SUPPLIED INFORMATION
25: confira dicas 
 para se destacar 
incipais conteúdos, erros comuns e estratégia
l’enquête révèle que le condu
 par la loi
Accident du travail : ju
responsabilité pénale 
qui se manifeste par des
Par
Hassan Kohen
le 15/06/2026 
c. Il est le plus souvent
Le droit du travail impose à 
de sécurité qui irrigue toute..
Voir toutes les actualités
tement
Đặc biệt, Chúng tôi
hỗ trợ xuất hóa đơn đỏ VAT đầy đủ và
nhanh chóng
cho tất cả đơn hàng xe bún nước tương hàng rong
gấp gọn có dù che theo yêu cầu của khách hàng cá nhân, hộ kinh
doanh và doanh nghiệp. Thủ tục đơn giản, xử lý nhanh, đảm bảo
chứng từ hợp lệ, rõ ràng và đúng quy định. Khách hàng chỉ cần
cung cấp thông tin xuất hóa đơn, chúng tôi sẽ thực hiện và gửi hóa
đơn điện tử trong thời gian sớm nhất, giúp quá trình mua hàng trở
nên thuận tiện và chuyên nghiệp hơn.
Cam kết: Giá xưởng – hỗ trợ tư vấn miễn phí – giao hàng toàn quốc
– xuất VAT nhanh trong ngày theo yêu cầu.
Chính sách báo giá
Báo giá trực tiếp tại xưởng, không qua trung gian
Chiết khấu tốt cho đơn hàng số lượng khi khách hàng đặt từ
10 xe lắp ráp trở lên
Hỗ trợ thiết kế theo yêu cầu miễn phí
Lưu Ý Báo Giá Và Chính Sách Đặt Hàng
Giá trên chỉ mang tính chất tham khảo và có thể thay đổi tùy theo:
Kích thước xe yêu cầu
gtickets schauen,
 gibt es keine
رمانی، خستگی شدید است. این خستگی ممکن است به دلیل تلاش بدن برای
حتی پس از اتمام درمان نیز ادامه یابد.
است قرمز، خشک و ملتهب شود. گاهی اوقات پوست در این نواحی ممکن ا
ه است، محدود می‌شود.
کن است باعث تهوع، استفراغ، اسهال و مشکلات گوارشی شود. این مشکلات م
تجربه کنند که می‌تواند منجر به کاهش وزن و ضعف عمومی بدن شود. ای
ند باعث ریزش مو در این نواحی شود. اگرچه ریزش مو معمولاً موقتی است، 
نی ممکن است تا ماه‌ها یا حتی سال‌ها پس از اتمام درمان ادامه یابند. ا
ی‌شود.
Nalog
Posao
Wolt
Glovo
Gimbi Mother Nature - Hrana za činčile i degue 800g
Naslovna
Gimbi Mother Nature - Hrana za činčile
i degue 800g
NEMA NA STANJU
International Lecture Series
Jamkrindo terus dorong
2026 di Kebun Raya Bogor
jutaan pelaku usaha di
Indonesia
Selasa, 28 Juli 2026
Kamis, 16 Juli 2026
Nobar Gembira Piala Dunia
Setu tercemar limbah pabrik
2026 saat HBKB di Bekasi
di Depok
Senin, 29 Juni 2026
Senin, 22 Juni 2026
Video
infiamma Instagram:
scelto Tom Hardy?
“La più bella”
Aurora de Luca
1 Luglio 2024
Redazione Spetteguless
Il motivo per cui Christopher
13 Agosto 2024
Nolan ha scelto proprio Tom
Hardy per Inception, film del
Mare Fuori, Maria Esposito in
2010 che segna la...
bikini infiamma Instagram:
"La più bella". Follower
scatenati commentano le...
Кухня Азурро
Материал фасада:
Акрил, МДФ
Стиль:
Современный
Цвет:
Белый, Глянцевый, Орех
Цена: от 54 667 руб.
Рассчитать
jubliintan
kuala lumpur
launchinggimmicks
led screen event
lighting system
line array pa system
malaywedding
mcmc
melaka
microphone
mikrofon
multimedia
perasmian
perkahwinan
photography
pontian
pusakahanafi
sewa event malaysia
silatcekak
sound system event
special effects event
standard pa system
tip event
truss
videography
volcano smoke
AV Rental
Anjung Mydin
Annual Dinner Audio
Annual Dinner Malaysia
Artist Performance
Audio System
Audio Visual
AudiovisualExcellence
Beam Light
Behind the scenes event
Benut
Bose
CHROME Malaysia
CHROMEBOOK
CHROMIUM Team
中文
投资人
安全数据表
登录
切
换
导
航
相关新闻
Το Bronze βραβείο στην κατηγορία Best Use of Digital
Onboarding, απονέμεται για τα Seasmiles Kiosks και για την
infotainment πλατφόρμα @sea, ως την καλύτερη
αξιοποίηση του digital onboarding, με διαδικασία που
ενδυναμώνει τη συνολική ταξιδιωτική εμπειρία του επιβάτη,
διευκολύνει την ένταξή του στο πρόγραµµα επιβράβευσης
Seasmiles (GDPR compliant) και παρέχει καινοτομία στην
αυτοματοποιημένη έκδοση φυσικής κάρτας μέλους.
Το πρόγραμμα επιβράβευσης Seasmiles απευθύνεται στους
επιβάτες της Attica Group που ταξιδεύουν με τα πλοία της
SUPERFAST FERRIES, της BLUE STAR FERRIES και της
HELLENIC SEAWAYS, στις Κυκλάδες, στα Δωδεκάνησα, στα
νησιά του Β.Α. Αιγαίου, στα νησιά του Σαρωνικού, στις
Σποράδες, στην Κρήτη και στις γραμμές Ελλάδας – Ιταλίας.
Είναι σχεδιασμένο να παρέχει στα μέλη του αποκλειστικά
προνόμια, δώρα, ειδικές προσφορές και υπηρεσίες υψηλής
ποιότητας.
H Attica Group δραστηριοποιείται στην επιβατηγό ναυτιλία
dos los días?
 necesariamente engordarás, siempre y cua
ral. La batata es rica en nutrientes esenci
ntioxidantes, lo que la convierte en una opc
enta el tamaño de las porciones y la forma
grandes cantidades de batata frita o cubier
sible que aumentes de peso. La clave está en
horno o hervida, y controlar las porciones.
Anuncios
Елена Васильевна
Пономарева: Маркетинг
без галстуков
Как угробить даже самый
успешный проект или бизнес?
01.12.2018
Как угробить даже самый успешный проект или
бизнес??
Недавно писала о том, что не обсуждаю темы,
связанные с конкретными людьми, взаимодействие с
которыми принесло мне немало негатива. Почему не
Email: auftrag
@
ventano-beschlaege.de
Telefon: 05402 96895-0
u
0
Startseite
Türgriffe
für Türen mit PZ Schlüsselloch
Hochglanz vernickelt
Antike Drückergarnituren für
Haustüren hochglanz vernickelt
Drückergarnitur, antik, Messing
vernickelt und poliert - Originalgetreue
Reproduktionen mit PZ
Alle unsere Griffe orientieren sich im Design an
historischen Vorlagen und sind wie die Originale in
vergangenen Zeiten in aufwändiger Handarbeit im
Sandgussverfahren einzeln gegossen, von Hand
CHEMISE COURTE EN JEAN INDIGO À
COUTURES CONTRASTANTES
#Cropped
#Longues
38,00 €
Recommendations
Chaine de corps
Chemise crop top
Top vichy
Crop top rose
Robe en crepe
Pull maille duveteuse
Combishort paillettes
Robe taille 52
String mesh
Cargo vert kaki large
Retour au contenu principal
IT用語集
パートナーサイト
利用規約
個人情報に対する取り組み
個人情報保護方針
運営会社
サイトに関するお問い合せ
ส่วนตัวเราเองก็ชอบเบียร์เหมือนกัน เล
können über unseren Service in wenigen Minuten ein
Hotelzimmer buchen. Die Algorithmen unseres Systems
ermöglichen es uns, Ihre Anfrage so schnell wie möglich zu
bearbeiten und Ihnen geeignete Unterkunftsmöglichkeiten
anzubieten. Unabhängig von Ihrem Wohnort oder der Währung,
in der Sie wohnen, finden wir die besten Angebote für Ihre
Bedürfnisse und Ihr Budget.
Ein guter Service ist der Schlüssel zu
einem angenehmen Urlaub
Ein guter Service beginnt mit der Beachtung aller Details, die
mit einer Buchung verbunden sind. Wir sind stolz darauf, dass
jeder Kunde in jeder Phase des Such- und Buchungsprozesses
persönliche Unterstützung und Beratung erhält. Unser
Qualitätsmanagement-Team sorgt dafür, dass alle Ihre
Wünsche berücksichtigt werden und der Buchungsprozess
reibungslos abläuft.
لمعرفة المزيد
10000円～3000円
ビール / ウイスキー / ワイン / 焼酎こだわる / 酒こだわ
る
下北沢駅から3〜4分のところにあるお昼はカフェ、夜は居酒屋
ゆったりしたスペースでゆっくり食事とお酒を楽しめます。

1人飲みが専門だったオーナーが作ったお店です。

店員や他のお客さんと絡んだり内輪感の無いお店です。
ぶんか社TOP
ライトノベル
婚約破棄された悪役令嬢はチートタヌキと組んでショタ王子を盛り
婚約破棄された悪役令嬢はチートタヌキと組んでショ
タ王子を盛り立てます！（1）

WHAT IS NEEDED
Copy out everything from the line containing "1人飲みが専門だったオーナーが作ったお店です。" down to the end of the data, unchanged.

SOLUTION
1人飲みが専門だったオーナーが作ったお店です。

店員や他のお客さんと絡んだり内輪感の無いお店です。
ぶんか社TOP
ライトノベル
婚約破棄された悪役令嬢はチートタヌキと組んでショタ王子を盛り
婚約破棄された悪役令嬢はチートタヌキと組んでショ
タ王子を盛り立てます！（1）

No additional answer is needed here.